--- EXTRACTED TEXT Enclosed Below ---
The other is if you *do* turn on the RTLD_GLOBAL flag for dlopen(),
and you try to load multiple DSOs which use symbols by the same name
(because they each separately #included those symbols from Crypto++
header files), but which are supposed to be private to the DSO. This
is the second sort of failure that I reported yesterday along with a
stack trace from valgrind: [3].
So, if I go the first route, leaving RTLD_GLOBAL off and packing
together all my crypto functionality into one DSO, then probably no
harm will result because exceptions and named-arguments are not part
of the API of my modules, therefore presumably nobody will ever try
to catch exceptions thrown from my DSO.
The sticking point here is that Debian and Fedora have a policy that
any code which uses a library *must* be linked against the system-
provided shared library. The Tahoe-LAFS project, if it is to be
included in Debian and Fedora, is not allowed to build its own copy
of Crypto++ internally -- it is required to re-use the system-
provided shared library of Crypto++.
Hm. I'm not sure, but I think that means I will have to implement
*both* of these workarounds. I'll have to turn on RTLD_GLOBAL so
that I can link against the system-provided libcryptopp.so on those
two operating systems, and I'll also have to bundle my crypto code
together into a single DSO in order to avoid the symbol collisions
caused by turning on RTLD_GLOBAL.
Sigh. I really feel like there must be a general solution to this.
I suspect that the __cdecl(dllexport) machinery that is already baked
into Crypto++ for building DSOs on Windows (DLLs) could probably be
used to solve my problem if only I understood it better. See also
http://gcc.gnu.org/wiki/Visibility .
Thanks!
Regards,
Zooko
[1] http://thread.gmane.org/gmane.comp.encryption.cryptopp/2305
[2] http://groups.google.com/group/cryptopp-users/browse_thread/
thread/eb815f228db50380
[3] http://groups.google.com/group/cryptopp-users/msg/1a5553410c6976e5
> I suspect that the __cdecl(dllexport) machinery that is already baked
> into Crypto++ for building DSOs on Windows (DLLs) could probably be
> used to solve my problem....
declspec(dllexport) is used to export variables, functions, and
classes [1]. In C++, the functions are exported with mangled names, so
they are usually accompanied by 'extern C'. (Also of interest might be
'Using dllimport and dllexport in C++ Classes' [2].)
--- End of Enclosed EXTRACTED TEXT ---
--- RECORDED DATA Enclosed Below ---
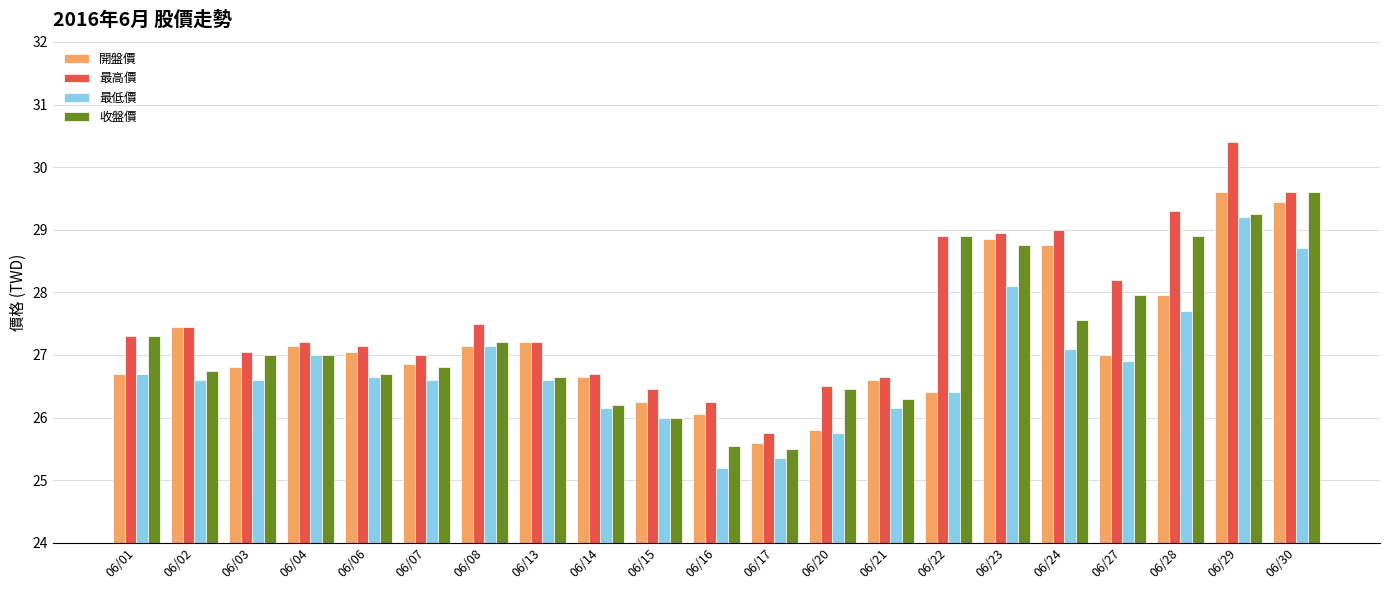

The 收盤價 series shows 40.9 at 06/29. True or false?

False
--- End of Enclosed RECORDED DATA ---
_TASKS TO PERFORM_
a - In the Crypto++ thread, what do Debian and Fedora require of any code that uses a library?
b - Write the next part of the Crypto++ thread, picking up after its final sentence.

_SOLVED PROBLEMS_
a - It must be linked against the system-provided shared library.

b -
Richter gives the subject a very nice treatment in 'Programming
Application for Microsoft Windows' and its successor 'Windows via
C/C++'. If the topic were covered by W. Richard Stevens, the Unix
programming series would be a great reference. Unfortunately SO's were
not around when the books were written.
[1] http://msdn.microsoft.com/en-us/library/3y1sfaz2.aspx
[2] http://msdn.microsoft.com/en-us/library/81h27t8c.aspx
> Zooko, have you tried asking for advice on other mailing lists?
Okay, some googling about showed me a mailing list that is likely to
help -- the Python cplusplus-sig list. Here is my summary of the
problem and the four possible solutions that I can think of:
http://mail.python.org/pipermail/cplusplus-sig/2009-May/014531.html
Please read it yourself in case doing so provides some flash of
insight that you can share with me.
Thank you,
By the way, who added the features to GNUmakefile to build a "dll"
using gcc? And what is it for?
I'm guessing that this is for building a DLL on Windows where "gcc"
means mingw. I've been tinkering with porting it to Linux in order
to build a dynamic library (.so) on Linux which exports only the
symbols marked by "CRYPTOPP_DLL". There appears to be some bitrot,
for example the DLLSRCS variable in GNUmakefile seems to omit
some .cpp files that are necessary, possibly because those .cpp files
were added after this feature of the GNUmakefile was added.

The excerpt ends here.